◆ Required work:
Using the records below, output the stretch that opens with the line containing "March 12, 2026" and closes with the line containing "cutouts. This is often done to improve the", exactly and including both lines, with nothing more.

◆ Records for the task:
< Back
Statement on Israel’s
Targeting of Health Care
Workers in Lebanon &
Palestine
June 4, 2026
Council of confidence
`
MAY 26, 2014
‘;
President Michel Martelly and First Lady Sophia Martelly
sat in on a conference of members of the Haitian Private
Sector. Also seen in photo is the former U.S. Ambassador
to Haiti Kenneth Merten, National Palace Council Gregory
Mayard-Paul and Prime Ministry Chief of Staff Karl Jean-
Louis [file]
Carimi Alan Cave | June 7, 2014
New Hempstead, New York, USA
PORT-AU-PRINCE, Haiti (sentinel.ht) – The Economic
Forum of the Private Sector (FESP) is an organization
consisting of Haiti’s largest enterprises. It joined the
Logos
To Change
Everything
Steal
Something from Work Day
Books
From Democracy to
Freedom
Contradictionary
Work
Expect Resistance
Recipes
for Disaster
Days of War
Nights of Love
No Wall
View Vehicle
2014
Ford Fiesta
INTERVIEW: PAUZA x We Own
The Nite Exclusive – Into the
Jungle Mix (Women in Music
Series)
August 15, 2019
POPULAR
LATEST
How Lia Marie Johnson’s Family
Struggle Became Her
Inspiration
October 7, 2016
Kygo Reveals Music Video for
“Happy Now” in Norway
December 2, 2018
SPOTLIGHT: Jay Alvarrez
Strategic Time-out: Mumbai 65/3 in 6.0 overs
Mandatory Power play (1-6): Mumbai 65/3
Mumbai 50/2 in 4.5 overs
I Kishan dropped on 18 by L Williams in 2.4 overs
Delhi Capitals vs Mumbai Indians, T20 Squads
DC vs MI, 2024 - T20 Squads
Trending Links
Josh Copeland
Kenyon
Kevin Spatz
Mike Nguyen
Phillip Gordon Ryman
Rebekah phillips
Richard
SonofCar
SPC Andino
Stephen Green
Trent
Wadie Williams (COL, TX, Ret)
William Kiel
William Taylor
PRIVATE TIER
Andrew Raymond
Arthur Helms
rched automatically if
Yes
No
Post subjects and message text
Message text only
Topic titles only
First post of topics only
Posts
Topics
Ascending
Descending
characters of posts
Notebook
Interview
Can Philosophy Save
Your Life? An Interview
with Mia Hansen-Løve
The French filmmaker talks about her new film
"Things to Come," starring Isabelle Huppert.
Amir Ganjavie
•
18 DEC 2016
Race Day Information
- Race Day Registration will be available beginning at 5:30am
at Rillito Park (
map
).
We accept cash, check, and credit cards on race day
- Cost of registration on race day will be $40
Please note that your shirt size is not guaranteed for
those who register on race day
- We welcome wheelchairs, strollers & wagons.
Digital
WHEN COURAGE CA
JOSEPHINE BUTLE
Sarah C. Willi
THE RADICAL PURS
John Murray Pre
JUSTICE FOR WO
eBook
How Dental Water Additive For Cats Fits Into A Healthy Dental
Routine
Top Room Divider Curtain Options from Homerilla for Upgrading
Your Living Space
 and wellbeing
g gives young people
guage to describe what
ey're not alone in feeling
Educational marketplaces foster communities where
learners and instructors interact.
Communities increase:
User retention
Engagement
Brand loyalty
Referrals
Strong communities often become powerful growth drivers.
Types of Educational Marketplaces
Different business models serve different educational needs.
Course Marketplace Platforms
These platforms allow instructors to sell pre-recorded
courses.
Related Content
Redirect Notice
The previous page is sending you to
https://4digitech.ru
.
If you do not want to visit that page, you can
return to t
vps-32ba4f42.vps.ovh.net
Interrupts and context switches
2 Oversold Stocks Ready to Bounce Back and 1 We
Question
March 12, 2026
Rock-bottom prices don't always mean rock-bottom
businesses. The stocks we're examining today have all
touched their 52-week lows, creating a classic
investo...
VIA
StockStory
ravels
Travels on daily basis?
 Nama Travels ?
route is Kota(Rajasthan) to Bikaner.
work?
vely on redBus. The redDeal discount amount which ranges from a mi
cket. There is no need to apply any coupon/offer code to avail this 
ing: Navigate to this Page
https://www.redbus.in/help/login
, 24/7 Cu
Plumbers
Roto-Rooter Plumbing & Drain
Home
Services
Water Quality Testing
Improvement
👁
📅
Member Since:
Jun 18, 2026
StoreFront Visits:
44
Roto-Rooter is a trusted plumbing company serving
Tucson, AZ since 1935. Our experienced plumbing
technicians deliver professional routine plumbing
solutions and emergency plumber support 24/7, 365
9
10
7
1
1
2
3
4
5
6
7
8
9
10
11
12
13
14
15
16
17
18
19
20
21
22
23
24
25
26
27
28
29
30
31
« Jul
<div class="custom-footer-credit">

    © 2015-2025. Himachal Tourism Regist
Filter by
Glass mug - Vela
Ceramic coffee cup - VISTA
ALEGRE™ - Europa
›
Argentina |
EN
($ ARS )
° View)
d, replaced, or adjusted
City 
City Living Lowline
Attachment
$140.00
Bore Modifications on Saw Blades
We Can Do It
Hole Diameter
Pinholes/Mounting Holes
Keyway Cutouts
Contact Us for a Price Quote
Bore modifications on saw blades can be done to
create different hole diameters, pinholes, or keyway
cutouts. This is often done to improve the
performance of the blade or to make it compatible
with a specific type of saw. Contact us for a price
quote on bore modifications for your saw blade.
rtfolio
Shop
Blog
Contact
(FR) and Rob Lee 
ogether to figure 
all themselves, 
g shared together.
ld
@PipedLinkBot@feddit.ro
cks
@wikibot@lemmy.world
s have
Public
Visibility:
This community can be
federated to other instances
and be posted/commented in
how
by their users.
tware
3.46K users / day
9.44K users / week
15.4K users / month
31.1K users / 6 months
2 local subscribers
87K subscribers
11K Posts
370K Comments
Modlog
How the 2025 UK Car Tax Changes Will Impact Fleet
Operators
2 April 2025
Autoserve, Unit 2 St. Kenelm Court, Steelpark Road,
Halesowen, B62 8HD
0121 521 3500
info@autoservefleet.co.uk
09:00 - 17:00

◆ Exercise answer:
March 12, 2026
Rock-bottom prices don't always mean rock-bottom
businesses. The stocks we're examining today have all
touched their 52-week lows, creating a classic
investo...
VIA
StockStory
ravels
Travels on daily basis?
 Nama Travels ?
route is Kota(Rajasthan) to Bikaner.
work?
vely on redBus. The redDeal discount amount which ranges from a mi
cket. There is no need to apply any coupon/offer code to avail this 
ing: Navigate to this Page
https://www.redbus.in/help/login
, 24/7 Cu
Plumbers
Roto-Rooter Plumbing & Drain
Home
Services
Water Quality Testing
Improvement
👁
📅
Member Since:
Jun 18, 2026
StoreFront Visits:
44
Roto-Rooter is a trusted plumbing company serving
Tucson, AZ since 1935. Our experienced plumbing
technicians deliver professional routine plumbing
solutions and emergency plumber support 24/7, 365
9
10
7
1
1
2
3
4
5
6
7
8
9
10
11
12
13
14
15
16
17
18
19
20
21
22
23
24
25
26
27
28
29
30
31
« Jul
<div class="custom-footer-credit">

    © 2015-2025. Himachal Tourism Regist
Filter by
Glass mug - Vela
Ceramic coffee cup - VISTA
ALEGRE™ - Europa
›
Argentina |
EN
($ ARS )
° View)
d, replaced, or adjusted
City 
City Living Lowline
Attachment
$140.00
Bore Modifications on Saw Blades
We Can Do It
Hole Diameter
Pinholes/Mounting Holes
Keyway Cutouts
Contact Us for a Price Quote
Bore modifications on saw blades can be done to
create different hole diameters, pinholes, or keyway
cutouts. This is often done to improve the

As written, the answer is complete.